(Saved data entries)
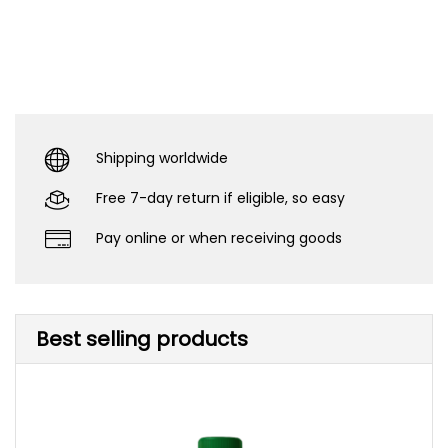
Shipping worldwide
Free 7-day return if eligible, so easy
Pay online or when receiving goods
Best selling products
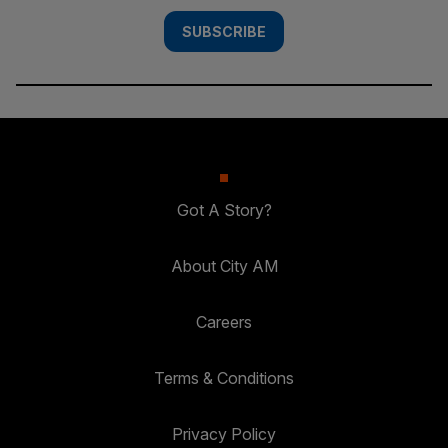
SUBSCRIBE
Got A Story?
About City AM
Careers
Terms & Conditions
Privacy Policy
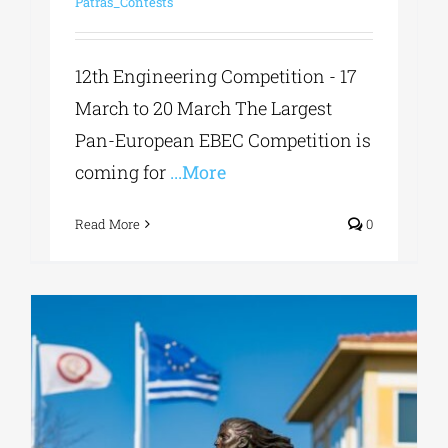
Patras_Contests
12th Engineering Competition - 17
March to 20 March The Largest
Pan-European EBEC Competition is
coming for
...More
Read More
0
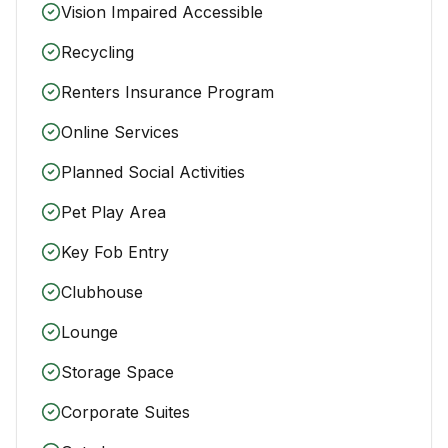
Vision Impaired Accessible
Recycling
Renters Insurance Program
Online Services
Planned Social Activities
Pet Play Area
Key Fob Entry
Clubhouse
Lounge
Storage Space
Corporate Suites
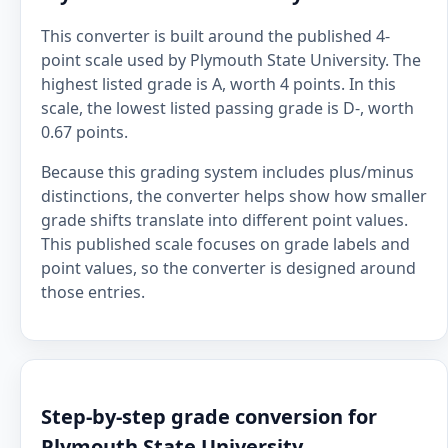
This converter is built around the published 4-
point scale used by Plymouth State University. The
highest listed grade is A, worth 4 points. In this
scale, the lowest listed passing grade is D-, worth
0.67 points.
Because this grading system includes plus/minus
distinctions, the converter helps show how smaller
grade shifts translate into different point values.
This published scale focuses on grade labels and
point values, so the converter is designed around
those entries.
Step-by-step grade conversion for
Plymouth State University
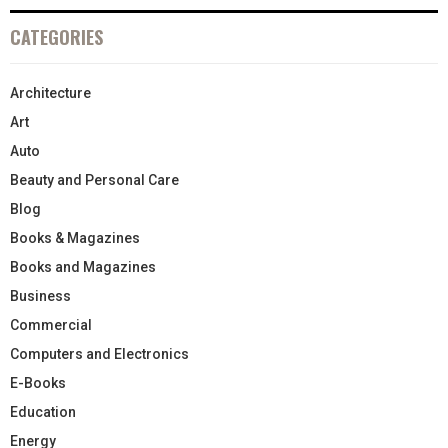
CATEGORIES
Architecture
Art
Auto
Beauty and Personal Care
Blog
Books & Magazines
Books and Magazines
Business
Commercial
Computers and Electronics
E-Books
Education
Energy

- [REQUIRED ACTION]
The copy you output must match the entries above exactly, except that it has no pictures.

- [EXERCISE RESPONSE]
Shipping worldwide
Free 7-day return if eligible, so easy
Pay online or when receiving goods
Best selling products
SUBSCRIBE
Got A Story?
About City AM
Careers
Terms & Conditions
Privacy Policy
Patras_Contests
12th Engineering Competition - 17
March to 20 March The Largest
Pan-European EBEC Competition is
coming for
...More
Read More
0
Vision Impaired Accessible
Recycling
Renters Insurance Program
Online Services
Planned Social Activities
Pet Play Area
Key Fob Entry
Clubhouse
Lounge
Storage Space
Corporate Suites
This converter is built around the published 4-
point scale used by Plymouth State University. The
highest listed grade is A, worth 4 points. In this
scale, the lowest listed passing grade is D-, worth
0.67 points.
Because this grading system includes plus/minus
distinctions, the converter helps show how smaller
grade shifts translate into different point values.
This published scale focuses on grade labels and
point values, so the converter is designed around
those entries.
Step-by-step grade conversion for
Plymouth State University
CATEGORIES
Architecture
Art
Auto
Beauty and Personal Care
Blog
Books & Magazines
Books and Magazines
Business
Commercial
Computers and Electronics
E-Books
Education
Energy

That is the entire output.